Added Pidde, “Without the Heart of New Ulm as a resource, I don't know how far we would have been able to go with our wellness program. Had they just said, ‘here are your screening results; have fun,’ I really don't think we would have done much more than just said, ‘OK, let’s try to improve.’ They really have been a resource and provided a support system to make us accountable. And that goes a long way, because organizations like ours just don't have the tools and time to research and do all of this.”
From pizza to healthy sandwiches
To complement the Steppin’ Up program, SouthPoint also made significant changes in their food choices for training events. Previously, leaders made food choices with ease in mind, not health. At morning events, breakfast pizza and donuts were the norm, while delivery pizza was always on the table at luncheon events.
“We didn’t really look at the food we provided from a health perspective; we never took that into consideration,” explained Pidde. “Until the Heart of New Ulm screening took place, it was not at the forefront of our minds at all.”
At an educational worksite summit organized by HONU, Pidde said they learned that, “If you are going to give them options to eat, give them at least a healthy option. Otherwise, if you just order pizza, you are sending them a message that they can be unhealthy.”

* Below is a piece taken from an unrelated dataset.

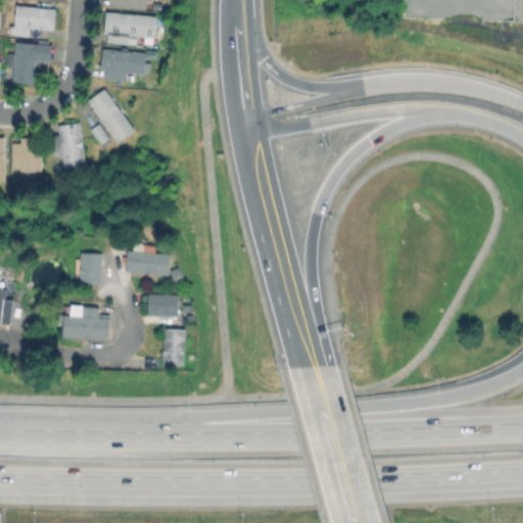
[(152,0),(152,10),(108,6),(108,0),(152,0)]
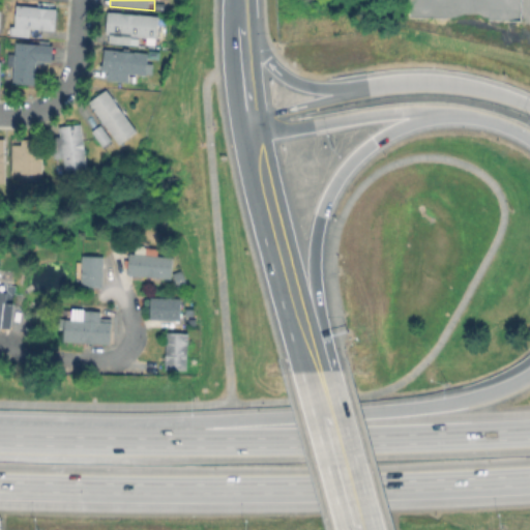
[(19,7),(59,11),(57,32),(33,30),(33,39),(12,37),(13,28),(17,28),(19,7)]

Now, they offer granola bars and fresh fruit for breakfast events. For incentive prizes at events, they’ve moved from offering only candy and chocolate to options that include gum, juice boxes and bottled water. And where candy used to abound in various individual offices, employees have replaced it with healthier snacks as well. For training lunches, Pidde purchases food for make-your-own sandwiches and provides Sun Chips® and apples.
Of the lunch change, Pidde said, “I’ve noticed that it’s only maybe a couple of dollars more, but employees are getting so much more. They love the idea of being able to have a sandwich instead of pizza, which often bogs them down in the afternoon and makes them tired. They are really receptive to having these healthy choices, which is great to see.”
Formula for success
At an organizational level, SouthPoint has set six goals either to maintain or enhance their scores from the initial HONU screening. They plan to repeat some of the screening tests in May 2010 to determine which heart health risk areas they are making progress in and which areas could still use improvement.
Now that they have taken the first steps with a wellness program and have the support of management, Serbus and Pidde are optimistic they can maintain an ongoing commitment.
“I think that consciously we are making wellness more of a habit,” said Pidde. “It’s not just something that’s out there where we say ‘hey, maybe we will work on this for this month or next month.’ If this (a focus on wellness) is going to be a part of who we are, we know we need to keep talking about our key areas. It’s the consistency of focusing on them every month that will make the difference.”
SouthPoint also realizes the impact of their wellness program and that of the Heart of New Ulm project extends beyond just the immediate New Ulm community.
“The benefits are really countywide, because our staff at the credit union are from different communities,” explained Pidde. “They are bringing information back to their families and to their communities and saying, ‘hey this is a great program.’ It’s exciting for us to be participating in it and everybody is really enjoying it.”